AfricAqua C.E.O David Kuria (Right) helps Water and Irrigation Cabinet Secretary Eugene Wamalwa fill a semi collapsible jerrican with water, during the Kimana Water Center launch.

AfricAqua C.E.O David Kuria (Left) helps Water and Irrigation Cabinet Secretary Eugene Wamalwa fill a semi collapsible jerrican, during the Kimana Water Shop launch.

Water is a term that usually send shivers down the spine of many people whenever it is mentioned. It is a term that not many people like it when it is mentioned especially during certain periods of the year.

This commodity has been very scarce, not only in Kenya, but also in other countries. Many people have not been able to get access to safe water that they can drink without any fear. This forces them to drink dirty water that is harmful to their bodies.

To some communities, even getting this undrinkable water is a very big challenge. People from Some parts of Asia and Africa have to treck for at least 6 kilometers to get access to this commodity, irrespective of its purity status.

Research has shown that, only about 1% of the world’s water is drinkable. This worries even more because, in some countries like China with a bloated population, nearly 700 million people drink contaminated water. This is the same situation in Kenya where millions of people struggle a lot to access safe drinking water.

We cannot talk about dirty water without mentioning waterborne diseases like cholera. The two work hand in hand, with the later depending on the earlier one. Their relationship is very harmful to any life including that of livestock.
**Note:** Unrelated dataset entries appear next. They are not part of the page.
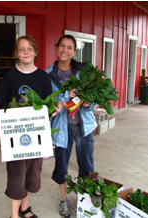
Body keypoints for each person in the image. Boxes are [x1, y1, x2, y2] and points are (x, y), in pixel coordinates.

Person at [0, 35, 61, 218]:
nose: (26, 52)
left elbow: (49, 103)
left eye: (29, 48)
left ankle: (25, 208)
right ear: (16, 54)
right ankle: (13, 214)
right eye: (21, 49)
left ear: (35, 52)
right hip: (15, 134)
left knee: (33, 173)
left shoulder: (43, 77)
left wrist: (55, 108)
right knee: (16, 173)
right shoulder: (11, 76)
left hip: (36, 134)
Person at [45, 35, 98, 218]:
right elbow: (49, 101)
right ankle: (64, 200)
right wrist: (68, 94)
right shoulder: (48, 74)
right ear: (56, 48)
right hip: (62, 127)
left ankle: (84, 199)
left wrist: (88, 103)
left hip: (84, 126)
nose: (65, 50)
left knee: (86, 165)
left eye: (69, 48)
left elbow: (94, 102)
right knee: (61, 166)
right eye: (62, 46)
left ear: (74, 52)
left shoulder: (84, 71)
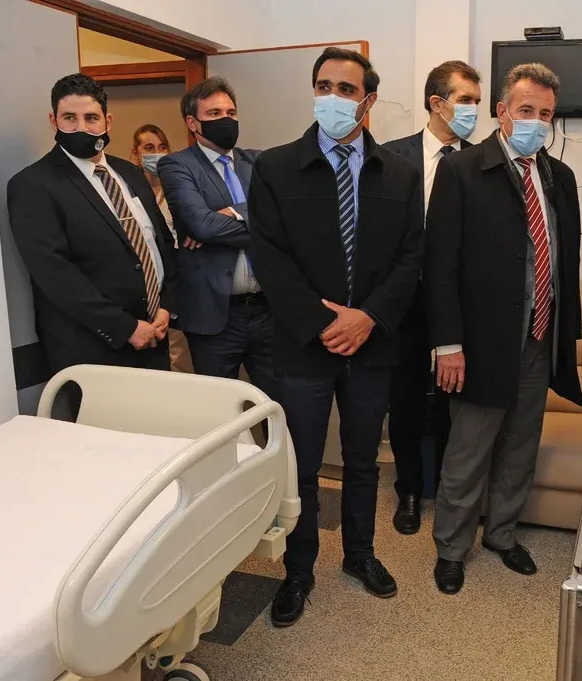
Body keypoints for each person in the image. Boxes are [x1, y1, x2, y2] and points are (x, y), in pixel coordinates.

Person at [249, 47, 422, 626]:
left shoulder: (399, 173)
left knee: (364, 460)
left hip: (373, 345)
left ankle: (360, 554)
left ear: (368, 100)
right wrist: (325, 323)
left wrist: (367, 317)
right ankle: (298, 570)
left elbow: (410, 257)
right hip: (304, 344)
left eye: (346, 89)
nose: (333, 98)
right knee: (299, 464)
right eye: (323, 86)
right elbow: (270, 258)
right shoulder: (275, 168)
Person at [425, 63, 582, 595]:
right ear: (501, 111)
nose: (536, 121)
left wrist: (563, 335)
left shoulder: (560, 178)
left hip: (540, 336)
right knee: (468, 449)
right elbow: (440, 265)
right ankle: (451, 547)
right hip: (482, 342)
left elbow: (563, 258)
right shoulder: (463, 170)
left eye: (546, 114)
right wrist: (448, 344)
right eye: (526, 110)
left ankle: (502, 533)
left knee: (521, 444)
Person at [7, 74, 177, 411]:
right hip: (94, 348)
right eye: (70, 118)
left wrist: (166, 306)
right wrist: (126, 328)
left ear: (107, 121)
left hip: (153, 336)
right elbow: (54, 273)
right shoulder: (33, 185)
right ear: (53, 121)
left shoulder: (129, 173)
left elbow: (161, 244)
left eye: (91, 118)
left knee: (158, 432)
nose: (81, 127)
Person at [381, 60, 482, 535]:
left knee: (450, 399)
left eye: (477, 102)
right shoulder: (392, 157)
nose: (473, 110)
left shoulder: (481, 161)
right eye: (465, 100)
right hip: (403, 302)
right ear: (436, 103)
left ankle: (443, 486)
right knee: (403, 399)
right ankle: (407, 488)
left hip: (458, 304)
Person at [157, 78, 278, 401]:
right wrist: (259, 224)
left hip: (267, 311)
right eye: (214, 113)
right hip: (214, 316)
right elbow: (202, 226)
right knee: (221, 407)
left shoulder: (258, 162)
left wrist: (233, 213)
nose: (226, 119)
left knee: (277, 406)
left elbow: (284, 220)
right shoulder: (177, 165)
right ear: (192, 123)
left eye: (231, 112)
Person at [130, 124, 194, 373]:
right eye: (148, 148)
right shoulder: (130, 192)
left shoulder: (180, 188)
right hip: (147, 284)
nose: (156, 153)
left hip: (181, 281)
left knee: (180, 356)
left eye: (162, 147)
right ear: (136, 154)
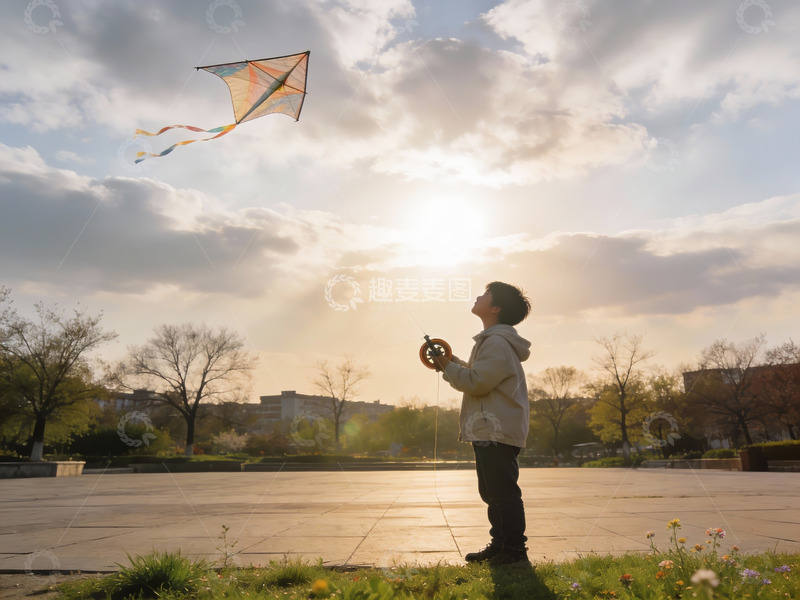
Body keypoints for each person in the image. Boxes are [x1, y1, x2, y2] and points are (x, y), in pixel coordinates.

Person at [431, 281, 532, 565]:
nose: (478, 296)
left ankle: (514, 551)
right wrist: (450, 362)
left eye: (485, 294)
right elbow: (478, 375)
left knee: (503, 493)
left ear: (496, 308)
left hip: (496, 430)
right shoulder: (493, 342)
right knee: (492, 492)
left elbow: (476, 383)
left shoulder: (497, 343)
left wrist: (447, 366)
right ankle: (500, 545)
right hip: (491, 429)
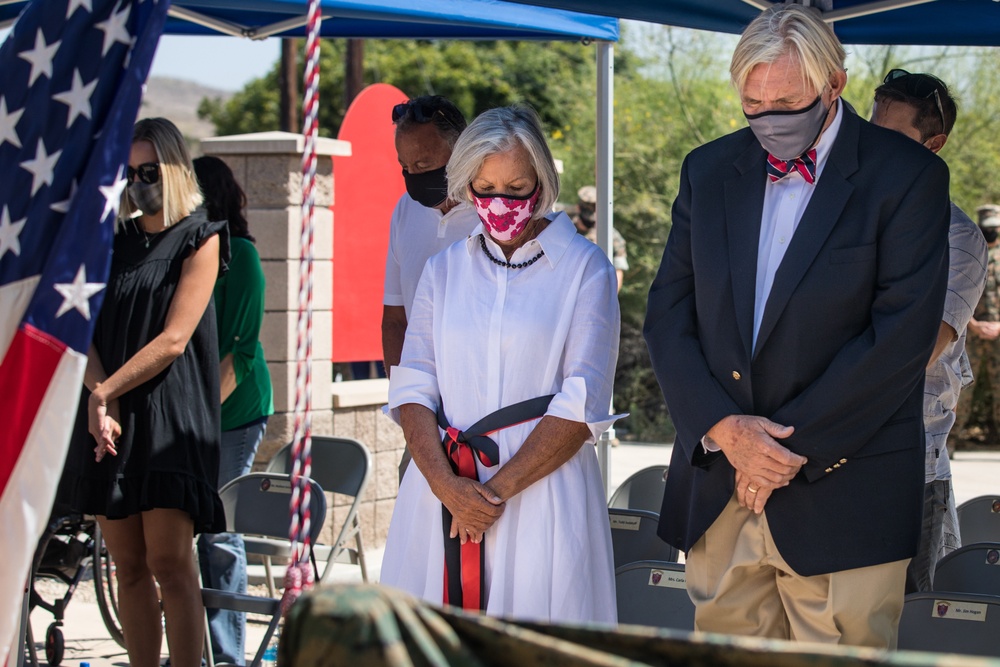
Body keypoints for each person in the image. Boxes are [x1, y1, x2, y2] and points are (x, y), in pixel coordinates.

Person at [644, 5, 950, 648]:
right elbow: (668, 315)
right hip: (720, 484)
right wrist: (726, 432)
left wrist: (775, 454)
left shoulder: (908, 177)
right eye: (752, 102)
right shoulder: (707, 170)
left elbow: (898, 340)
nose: (768, 118)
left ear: (834, 83)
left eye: (787, 100)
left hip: (844, 489)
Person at [380, 106, 621, 624]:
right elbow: (413, 385)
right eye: (485, 188)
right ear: (466, 184)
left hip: (540, 496)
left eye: (516, 187)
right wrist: (448, 488)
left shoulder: (586, 270)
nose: (500, 203)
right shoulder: (444, 271)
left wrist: (488, 496)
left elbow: (582, 405)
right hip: (440, 493)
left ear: (542, 181)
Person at [70, 118, 229, 667]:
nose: (139, 182)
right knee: (128, 567)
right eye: (130, 172)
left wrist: (104, 391)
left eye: (149, 170)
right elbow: (81, 329)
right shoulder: (110, 245)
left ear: (176, 168)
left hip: (167, 415)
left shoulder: (202, 236)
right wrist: (101, 398)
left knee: (169, 563)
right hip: (107, 416)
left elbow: (175, 338)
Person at [871, 70, 988, 593]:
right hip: (828, 465)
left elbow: (912, 353)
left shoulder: (958, 240)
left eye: (891, 139)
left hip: (909, 469)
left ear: (933, 144)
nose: (873, 151)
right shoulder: (845, 218)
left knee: (909, 626)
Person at [193, 155, 275, 665]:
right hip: (191, 415)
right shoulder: (178, 255)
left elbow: (241, 352)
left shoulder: (239, 255)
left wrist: (196, 415)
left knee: (220, 533)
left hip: (234, 412)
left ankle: (227, 656)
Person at [381, 95, 481, 375]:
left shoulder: (499, 212)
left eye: (423, 166)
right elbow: (395, 318)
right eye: (405, 167)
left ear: (461, 148)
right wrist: (402, 396)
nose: (413, 176)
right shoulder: (405, 210)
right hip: (424, 397)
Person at [953, 204, 1000, 448]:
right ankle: (949, 443)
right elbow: (955, 292)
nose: (990, 232)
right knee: (960, 387)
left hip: (999, 334)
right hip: (969, 332)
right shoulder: (966, 251)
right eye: (986, 228)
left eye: (994, 228)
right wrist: (973, 324)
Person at [573, 185, 628, 292]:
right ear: (579, 207)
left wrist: (607, 300)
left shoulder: (611, 235)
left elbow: (618, 272)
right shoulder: (567, 230)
Almost every day, we wake up to sad news of a life or lives that have been lost to cholera. Such news leave us devastated, not knowing what to do next. We are not even sure whether the water we are drinking can also lead to cholera infection. This is a very common occurrence in many parts of the country especially in Nyanza region where vast floods are experienced during heavy rainfall season. Although the heavy rains are associated with certain problems, we still need the rain for water.
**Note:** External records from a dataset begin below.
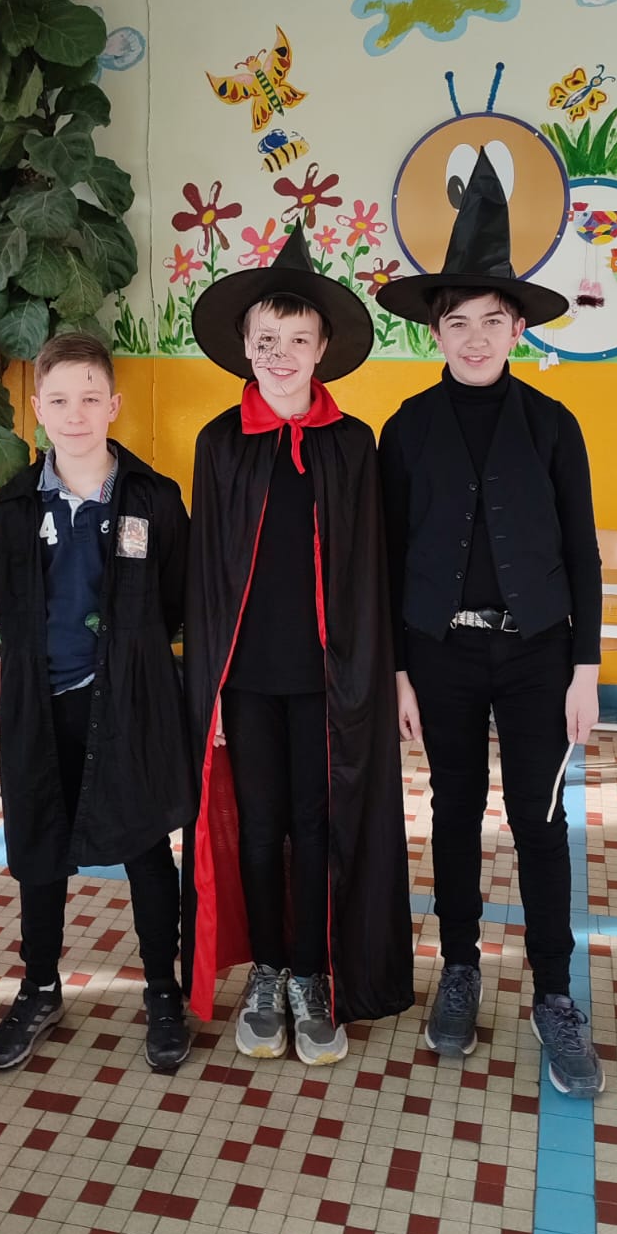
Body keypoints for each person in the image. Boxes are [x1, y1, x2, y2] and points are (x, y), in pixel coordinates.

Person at [377, 149, 605, 1098]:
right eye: (458, 322)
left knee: (540, 821)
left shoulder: (553, 425)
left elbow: (582, 553)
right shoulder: (404, 429)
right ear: (436, 330)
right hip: (440, 655)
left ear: (518, 327)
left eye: (492, 321)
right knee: (455, 812)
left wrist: (586, 668)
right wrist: (399, 670)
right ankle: (462, 968)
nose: (475, 338)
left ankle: (554, 993)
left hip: (538, 655)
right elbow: (388, 561)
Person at [183, 222, 414, 1066]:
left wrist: (383, 677)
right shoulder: (220, 443)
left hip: (328, 681)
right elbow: (206, 574)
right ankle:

Most of the operations at homes and industries depend on water. Remember that any moving machine requires water to cool its engine and this is why the commodity is very vital in factories. At home, water is used for cleaning, cooking, drinking and other operations.

The amount of water used per day in any average home is very high. For example; a normal adult human being should drink at least 8 glasses of water per day, a single flush in an average toilet requires about 6 liters of water. Basically, this means that in an average homestead, at least 40 liters of water are required per day.
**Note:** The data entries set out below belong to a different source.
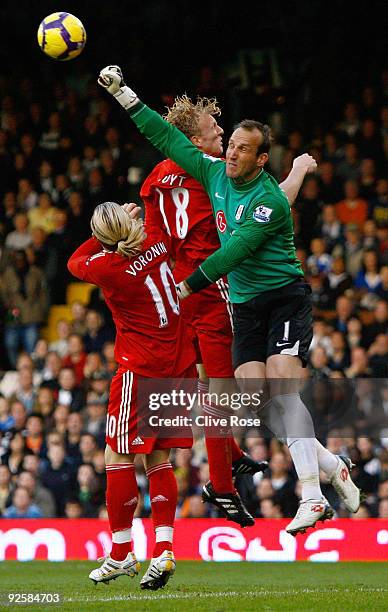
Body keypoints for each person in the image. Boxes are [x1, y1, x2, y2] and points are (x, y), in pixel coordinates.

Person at [98, 65, 361, 536]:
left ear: (261, 159)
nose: (230, 148)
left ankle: (312, 494)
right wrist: (124, 94)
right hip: (240, 305)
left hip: (280, 297)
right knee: (256, 403)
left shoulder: (265, 201)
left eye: (241, 146)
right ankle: (330, 466)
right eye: (227, 140)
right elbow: (163, 135)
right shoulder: (212, 171)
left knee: (280, 389)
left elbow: (235, 249)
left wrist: (185, 284)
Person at [141, 95, 269, 525]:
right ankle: (222, 484)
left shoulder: (157, 177)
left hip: (175, 289)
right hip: (209, 287)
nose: (223, 135)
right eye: (215, 130)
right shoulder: (211, 175)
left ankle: (230, 455)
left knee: (200, 382)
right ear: (193, 139)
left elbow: (155, 236)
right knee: (222, 394)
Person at [67, 201, 196, 589]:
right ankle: (164, 549)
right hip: (180, 363)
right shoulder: (157, 240)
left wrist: (101, 235)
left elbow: (75, 263)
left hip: (141, 369)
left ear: (104, 237)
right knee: (159, 458)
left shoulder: (108, 267)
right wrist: (129, 223)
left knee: (116, 454)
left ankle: (122, 553)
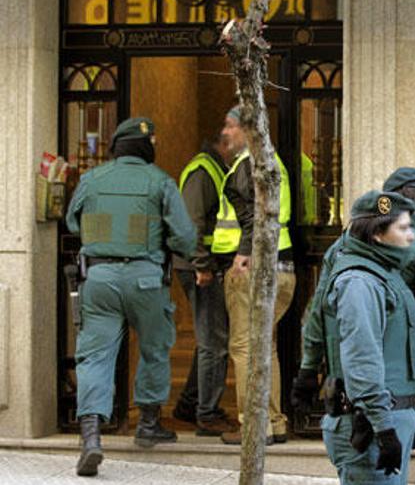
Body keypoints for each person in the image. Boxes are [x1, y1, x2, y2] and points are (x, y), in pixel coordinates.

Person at [293, 167, 415, 460]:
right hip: (384, 402)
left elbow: (318, 314)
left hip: (346, 398)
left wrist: (307, 369)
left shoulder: (342, 248)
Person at [65, 117, 196, 476]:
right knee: (154, 348)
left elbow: (72, 222)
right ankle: (148, 424)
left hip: (100, 278)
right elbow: (184, 238)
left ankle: (91, 436)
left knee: (94, 355)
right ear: (143, 146)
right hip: (146, 279)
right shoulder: (160, 181)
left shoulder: (92, 179)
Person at [317, 190, 415, 484]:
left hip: (385, 418)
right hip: (369, 428)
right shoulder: (360, 282)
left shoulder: (384, 275)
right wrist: (386, 428)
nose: (411, 236)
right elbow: (362, 360)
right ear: (377, 234)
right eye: (403, 228)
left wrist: (408, 414)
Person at [211, 106, 296, 444]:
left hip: (254, 268)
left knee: (245, 347)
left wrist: (242, 255)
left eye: (230, 126)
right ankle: (272, 422)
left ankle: (253, 427)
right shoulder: (274, 164)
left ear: (248, 130)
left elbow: (254, 216)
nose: (225, 132)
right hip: (283, 265)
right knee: (265, 348)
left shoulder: (249, 165)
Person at [171, 134, 237, 436]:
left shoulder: (216, 169)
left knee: (209, 338)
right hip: (200, 266)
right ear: (222, 144)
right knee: (215, 342)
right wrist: (201, 264)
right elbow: (191, 222)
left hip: (204, 264)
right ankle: (207, 414)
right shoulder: (203, 172)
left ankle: (190, 402)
As a matter of facts, we all have to agree that there is a problem with much of the available water and then work on a way to ensure that we drink uncontaminated water. World governments and other stakeholders might have tried to supply communities with safe drinking water, but there is still a problem yet to be solved.

To bring this home, AfricAqua in partnership with governmental and non-governmental bodies has a determination of ensuring that every community member in Kenya and Africa has easy access to safe drinking water. This is an ongoing process with projects having already been established in Kimana, Narok and Matuu. This is a long term goal to solve the water problem.